======== DATA FOR REVIEW

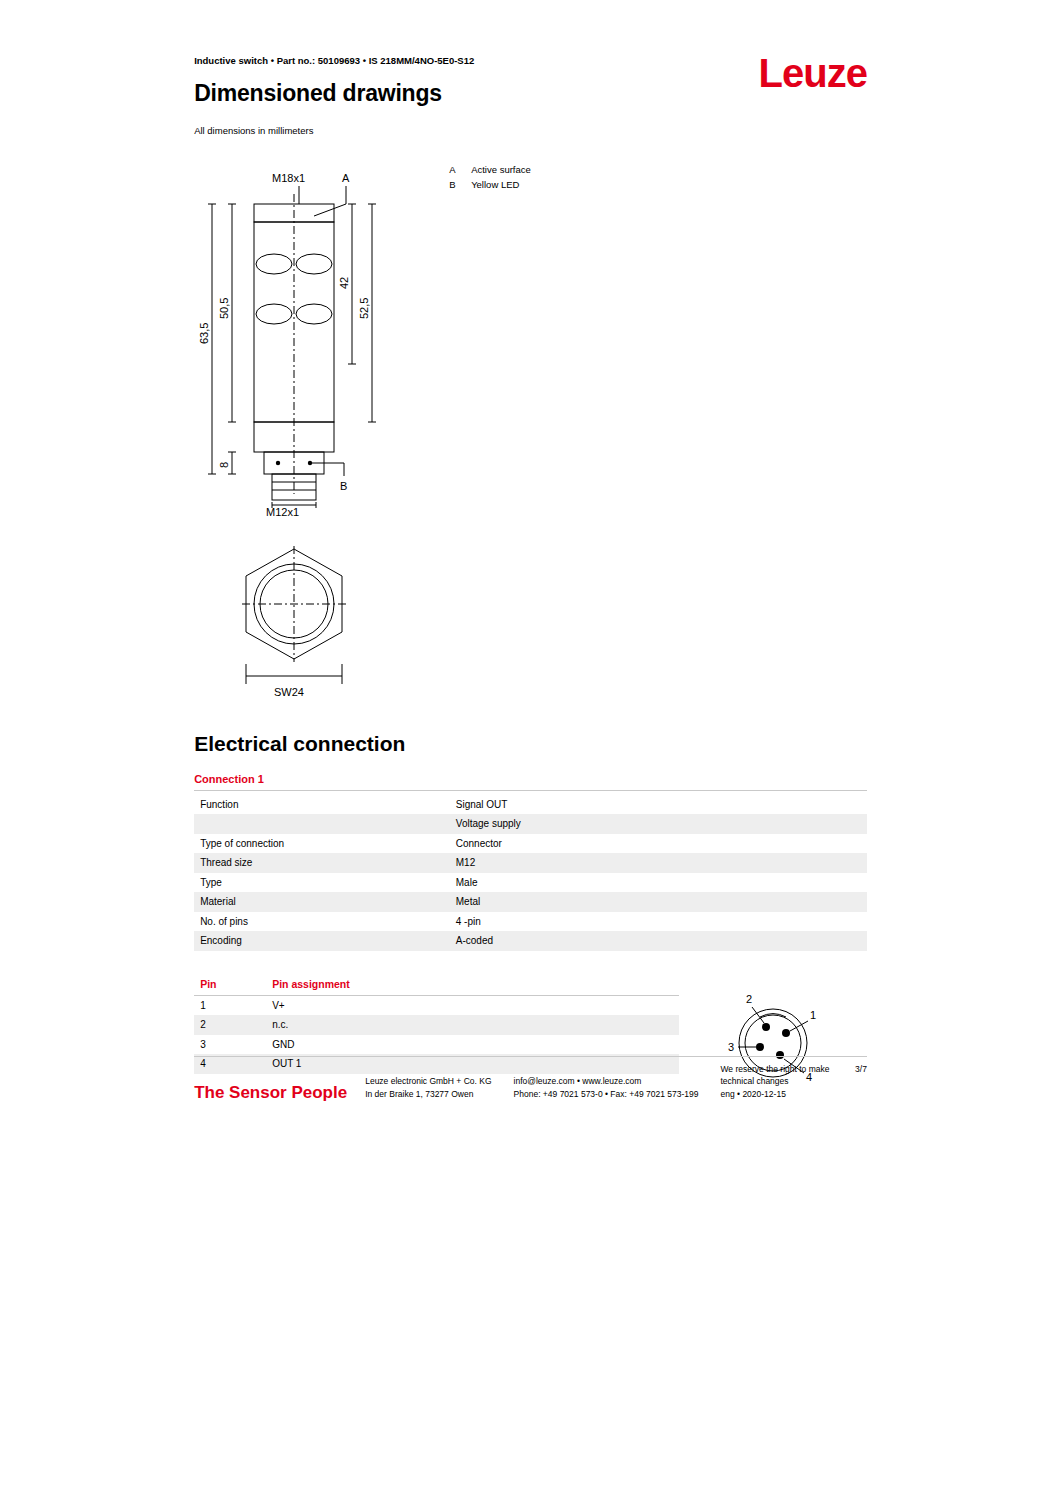Inductive switch • Part no.: 50109693 • IS 218MM/4NO-5E0-S12
Dimensioned drawings
Leuze
All dimensions in millimeters
| A | Active surface |
| B | Yellow LED |
M18x1 A B M12x1 63,5 50,5 8 42 52,5 SW24
Electrical connection
Connection 1
| Function | Signal OUT |
| | Voltage supply |
| Type of connection | Connector |
| Thread size | M12 |
| Type | Male |
| Material | Metal |
| No. of pins | 4 -pin |
| Encoding | A-coded |
| Pin | Pin assignment |
| --- | --- |
| 1 | V+ |
| 2 | n.c. |
| 3 | GND |
| 4 | OUT 1 |
1 2 3 4
The Sensor People
Leuze electronic GmbH + Co. KG
In der Braike 1, 73277 Owen
info@leuze.com • www.leuze.com
Phone: +49 7021 573-0 • Fax: +49 7021 573-199
We reserve the right to make technical changes
eng • 2020-12-15 3/7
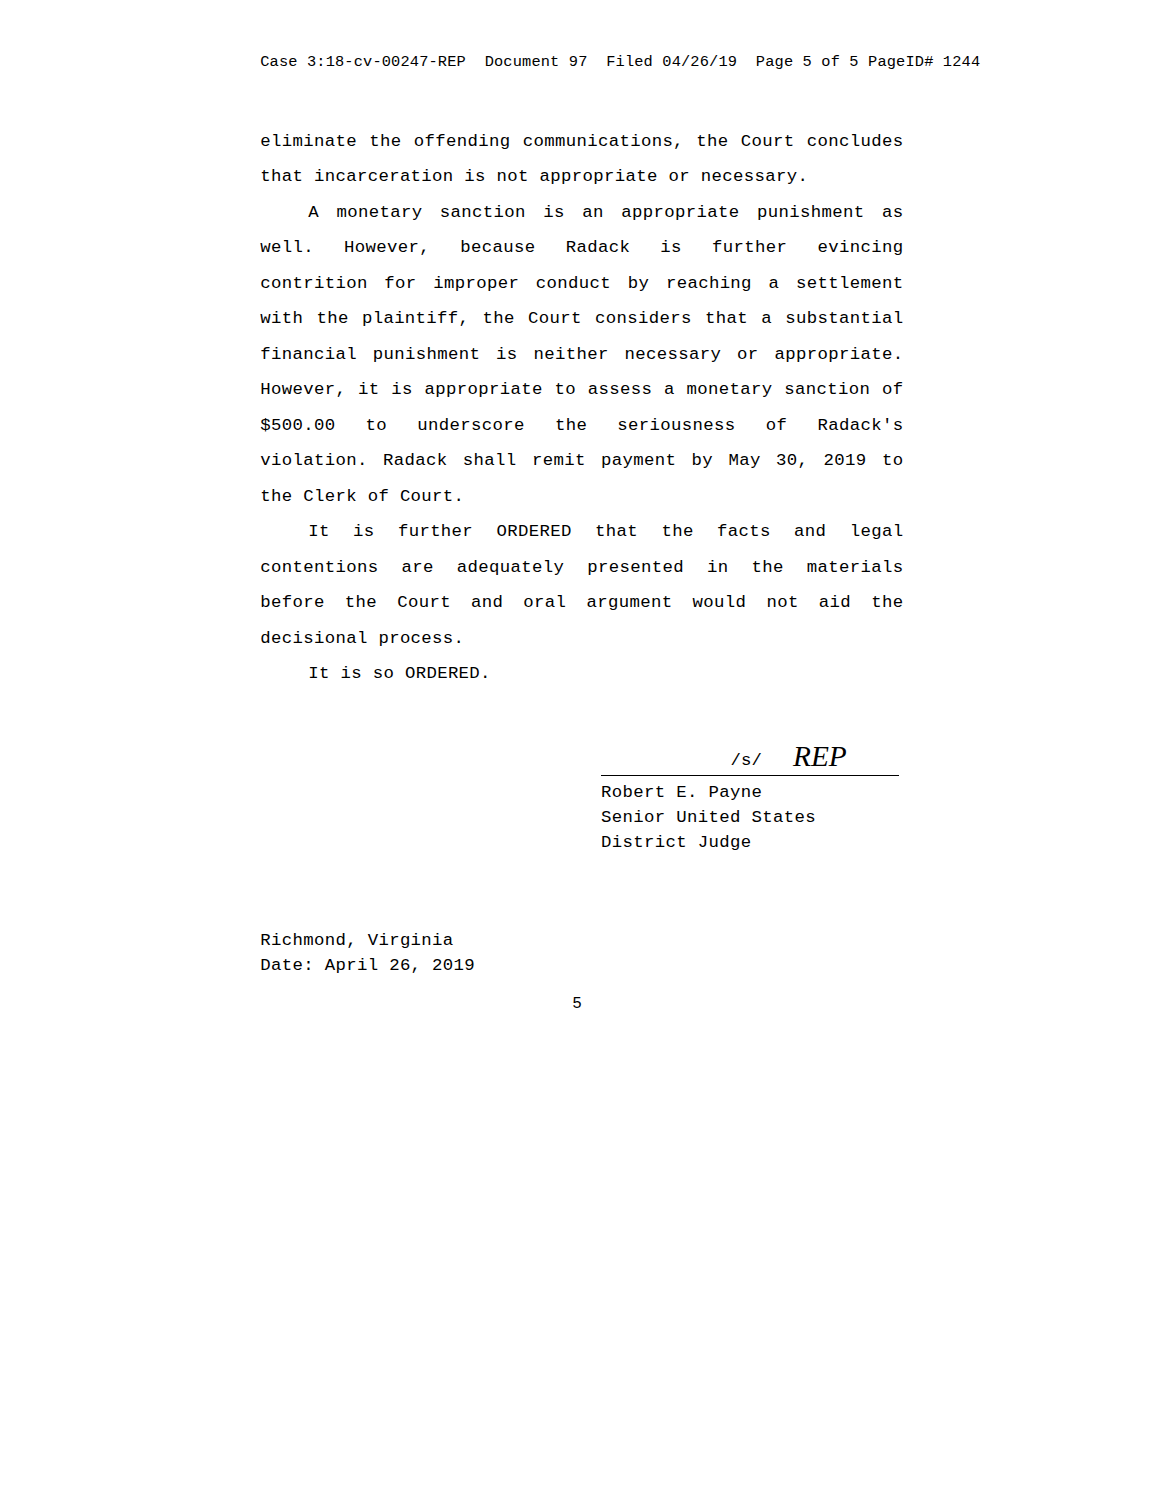Case 3:18-cv-00247-REP Document 97 Filed 04/26/19 Page 5 of 5 PageID# 1244
eliminate the offending communications, the Court concludes that incarceration is not appropriate or necessary.
A monetary sanction is an appropriate punishment as well. However, because Radack is further evincing contrition for improper conduct by reaching a settlement with the plaintiff, the Court considers that a substantial financial punishment is neither necessary or appropriate. However, it is appropriate to assess a monetary sanction of $500.00 to underscore the seriousness of Radack's violation. Radack shall remit payment by May 30, 2019 to the Clerk of Court.
It is further ORDERED that the facts and legal contentions are adequately presented in the materials before the Court and oral argument would not aid the decisional process.
It is so ORDERED.
/s/ REP Robert E. Payne Senior United States District Judge
Richmond, Virginia
Date: April 26, 2019
5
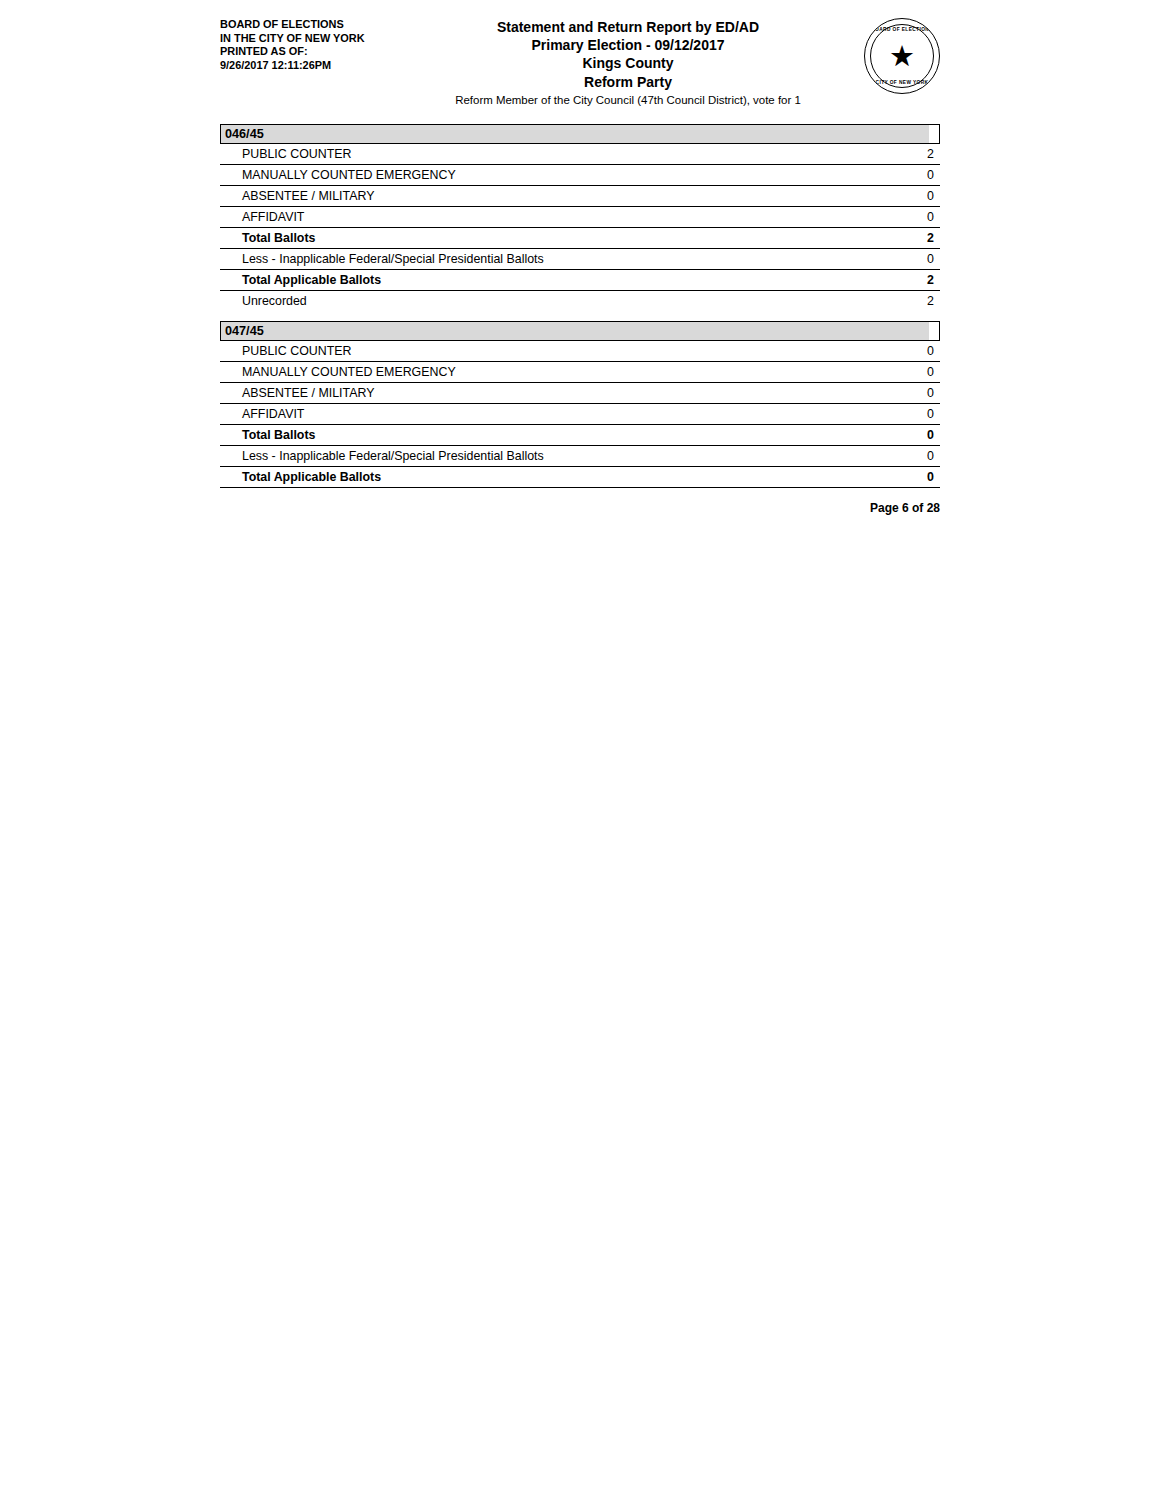BOARD OF ELECTIONS
IN THE CITY OF NEW YORK
PRINTED AS OF:
9/26/2017 12:11:26PM
Statement and Return Report by ED/AD
Primary Election - 09/12/2017
Kings County
Reform Party
Reform Member of the City Council (47th Council District), vote for 1
BOARD OF ELECTIONS
★
CITY OF NEW YORK
046/45
| PUBLIC COUNTER | 2 |
| MANUALLY COUNTED EMERGENCY | 0 |
| ABSENTEE / MILITARY | 0 |
| AFFIDAVIT | 0 |
| Total Ballots | 2 |
| Less - Inapplicable Federal/Special Presidential Ballots | 0 |
| Total Applicable Ballots | 2 |
| Unrecorded | 2 |
047/45
| PUBLIC COUNTER | 0 |
| MANUALLY COUNTED EMERGENCY | 0 |
| ABSENTEE / MILITARY | 0 |
| AFFIDAVIT | 0 |
| Total Ballots | 0 |
| Less - Inapplicable Federal/Special Presidential Ballots | 0 |
| Total Applicable Ballots | 0 |
Page 6 of 28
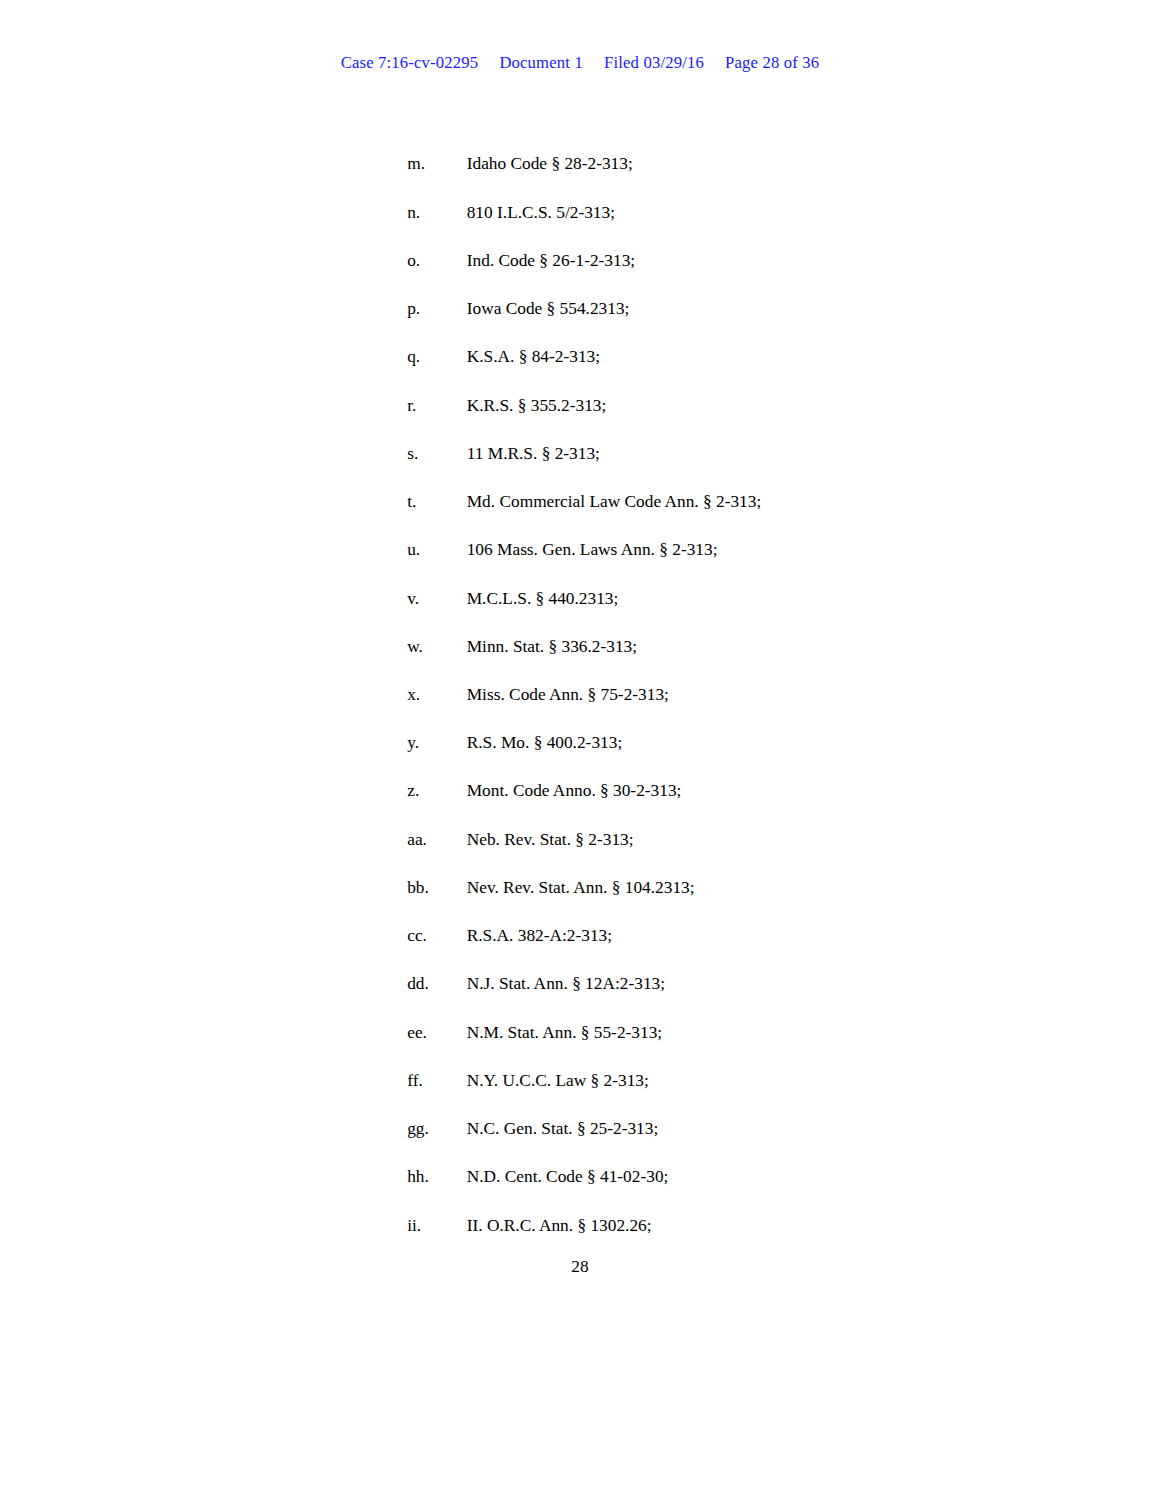Case 7:16-cv-02295 Document 1 Filed 03/29/16 Page 28 of 36
m. Idaho Code § 28-2-313;
n. 810 I.L.C.S. 5/2-313;
o. Ind. Code § 26-1-2-313;
p. Iowa Code § 554.2313;
q. K.S.A. § 84-2-313;
r. K.R.S. § 355.2-313;
s. 11 M.R.S. § 2-313;
t. Md. Commercial Law Code Ann. § 2-313;
u. 106 Mass. Gen. Laws Ann. § 2-313;
v. M.C.L.S. § 440.2313;
w. Minn. Stat. § 336.2-313;
x. Miss. Code Ann. § 75-2-313;
y. R.S. Mo. § 400.2-313;
z. Mont. Code Anno. § 30-2-313;
aa. Neb. Rev. Stat. § 2-313;
bb. Nev. Rev. Stat. Ann. § 104.2313;
cc. R.S.A. 382-A:2-313;
dd. N.J. Stat. Ann. § 12A:2-313;
ee. N.M. Stat. Ann. § 55-2-313;
ff. N.Y. U.C.C. Law § 2-313;
gg. N.C. Gen. Stat. § 25-2-313;
hh. N.D. Cent. Code § 41-02-30;
ii. II. O.R.C. Ann. § 1302.26;
28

================

### YOUR TASK
Set down all entries above again, exactly, without images.

### TASK ANSWER
Inductive switch • Part no.: 50109693 • IS 218MM/4NO-5E0-S12
Dimensioned drawings
Leuze
All dimensions in millimeters
| A | Active surface |
| B | Yellow LED |
M18x1 A B M12x1 63,5 50,5 8 42 52,5 SW24
Electrical connection
Connection 1
| Function | Signal OUT |
| | Voltage supply |
| Type of connection | Connector |
| Thread size | M12 |
| Type | Male |
| Material | Metal |
| No. of pins | 4 -pin |
| Encoding | A-coded |
| Pin | Pin assignment |
| --- | --- |
| 1 | V+ |
| 2 | n.c. |
| 3 | GND |
| 4 | OUT 1 |
1 2 3 4
The Sensor People
Leuze electronic GmbH + Co. KG
In der Braike 1, 73277 Owen
info@leuze.com • www.leuze.com
Phone: +49 7021 573-0 • Fax: +49 7021 573-199
We reserve the right to make technical changes
eng • 2020-12-15 3/7
Case 3:18-cv-00247-REP Document 97 Filed 04/26/19 Page 5 of 5 PageID# 1244
eliminate the offending communications, the Court concludes that incarceration is not appropriate or necessary.
A monetary sanction is an appropriate punishment as well. However, because Radack is further evincing contrition for improper conduct by reaching a settlement with the plaintiff, the Court considers that a substantial financial punishment is neither necessary or appropriate. However, it is appropriate to assess a monetary sanction of $500.00 to underscore the seriousness of Radack's violation. Radack shall remit payment by May 30, 2019 to the Clerk of Court.
It is further ORDERED that the facts and legal contentions are adequately presented in the materials before the Court and oral argument would not aid the decisional process.
It is so ORDERED.
/s/ REP Robert E. Payne Senior United States District Judge
Richmond, Virginia
Date: April 26, 2019
5
BOARD OF ELECTIONS
IN THE CITY OF NEW YORK
PRINTED AS OF:
9/26/2017 12:11:26PM
Statement and Return Report by ED/AD
Primary Election - 09/12/2017
Kings County
Reform Party
Reform Member of the City Council (47th Council District), vote for 1
BOARD OF ELECTIONS
★
CITY OF NEW YORK
046/45
| PUBLIC COUNTER | 2 |
| MANUALLY COUNTED EMERGENCY | 0 |
| ABSENTEE / MILITARY | 0 |
| AFFIDAVIT | 0 |
| Total Ballots | 2 |
| Less - Inapplicable Federal/Special Presidential Ballots | 0 |
| Total Applicable Ballots | 2 |
| Unrecorded | 2 |
047/45
| PUBLIC COUNTER | 0 |
| MANUALLY COUNTED EMERGENCY | 0 |
| ABSENTEE / MILITARY | 0 |
| AFFIDAVIT | 0 |
| Total Ballots | 0 |
| Less - Inapplicable Federal/Special Presidential Ballots | 0 |
| Total Applicable Ballots | 0 |
Page 6 of 28
Case 7:16-cv-02295 Document 1 Filed 03/29/16 Page 28 of 36
m. Idaho Code § 28-2-313;
n. 810 I.L.C.S. 5/2-313;
o. Ind. Code § 26-1-2-313;
p. Iowa Code § 554.2313;
q. K.S.A. § 84-2-313;
r. K.R.S. § 355.2-313;
s. 11 M.R.S. § 2-313;
t. Md. Commercial Law Code Ann. § 2-313;
u. 106 Mass. Gen. Laws Ann. § 2-313;
v. M.C.L.S. § 440.2313;
w. Minn. Stat. § 336.2-313;
x. Miss. Code Ann. § 75-2-313;
y. R.S. Mo. § 400.2-313;
z. Mont. Code Anno. § 30-2-313;
aa. Neb. Rev. Stat. § 2-313;
bb. Nev. Rev. Stat. Ann. § 104.2313;
cc. R.S.A. 382-A:2-313;
dd. N.J. Stat. Ann. § 12A:2-313;
ee. N.M. Stat. Ann. § 55-2-313;
ff. N.Y. U.C.C. Law § 2-313;
gg. N.C. Gen. Stat. § 25-2-313;
hh. N.D. Cent. Code § 41-02-30;
ii. II. O.R.C. Ann. § 1302.26;
28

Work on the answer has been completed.